For OEM partners, the implication is clear: this is not an incremental improvement on the old heating wire approach. It is a different category of technology — one that solves the fundamental trade-off between performance, comfort, and durability.
From Winter Olympics to Mass Production
The technology first gained international recognition at the 2018 PyeongChang Winter Olympics closing ceremony — and one year later, it reached 560,000 consumers through Anta Sports.
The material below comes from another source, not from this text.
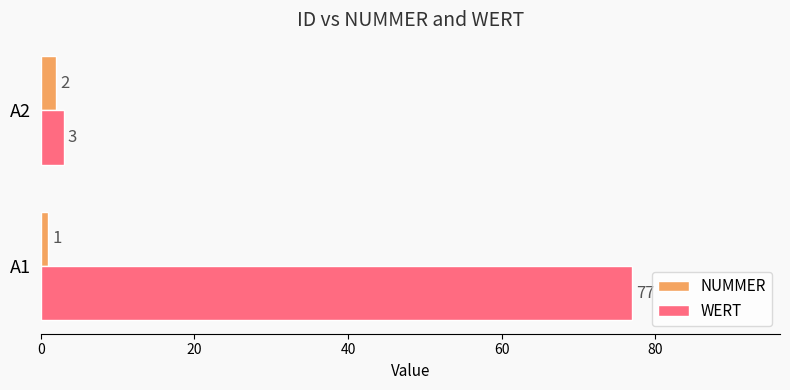

What is the maximum value shown in the chart?

77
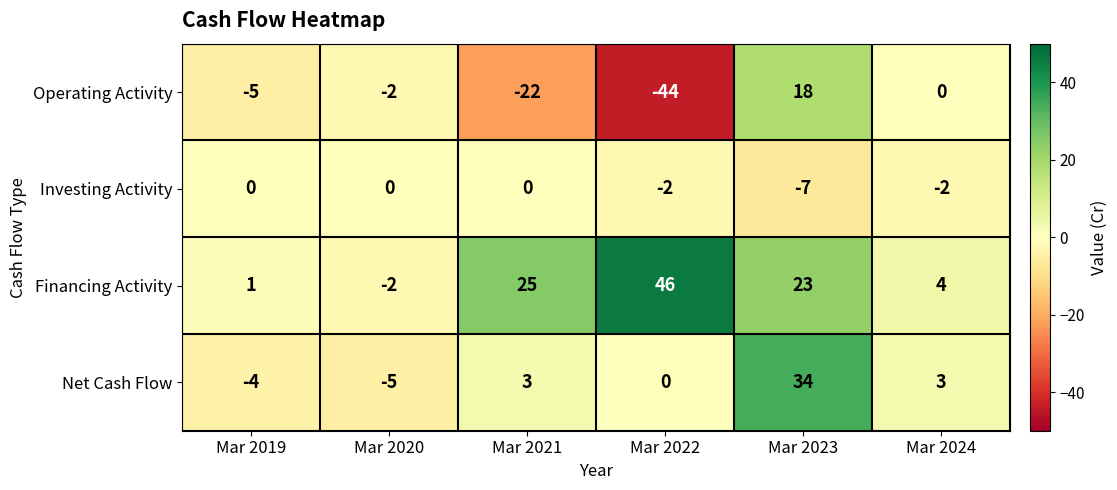

How many distinct data groups are displayed?

4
At the 2018 PyeongChang Winter Olympics closing ceremony, 72 performers wore lightweight graphene-heated costumes engineered to maintain comfort at -3C without restricting movement. The world saw graphene apparel on stage — but the deeper story was the manufacturing readiness behind it.
One year later, XIHE partnered with Anta Sports to bring this same core technology to the consumer market. The “Scorching Heat” and “Hurricane Warm” jacket series launched in winter 2019, spanning adult, children’s, and e-commerce product lines. The Anta graphene project demonstrates that XIHE’s Far Infrared Graphene Conductive Ink is not a laboratory novelty — it is an industrial-grade material ready for commercial apparel. The total production volume reached 560,000 units in a single season.
OEM Integration: How It Works
For graphene textile OEM partners, integrating XIHE’s ink into existing production lines requires no expensive equipment upgrades. The process follows standard textile printing workflows.
- STEP 01 — Ink Supply: XIHE delivers Far Infrared Graphene Conductive Ink in ton-scale batches, ready for immediate use.
- STEP 02 — Printing: Apply to fabric using conventional screen printing or gravure processes already in your factory.
- STEP 03 — Curing: Standard thermal curing — no specialized equipment required. Compatible with existing lines.
- STEP 04 — Quality Control: Every batch verified against NIQS testing protocols for emissivity and adhesion consistency.
This plug-and-play model means brands can launch their own graphene heated apparel line without building new manufacturing capacity.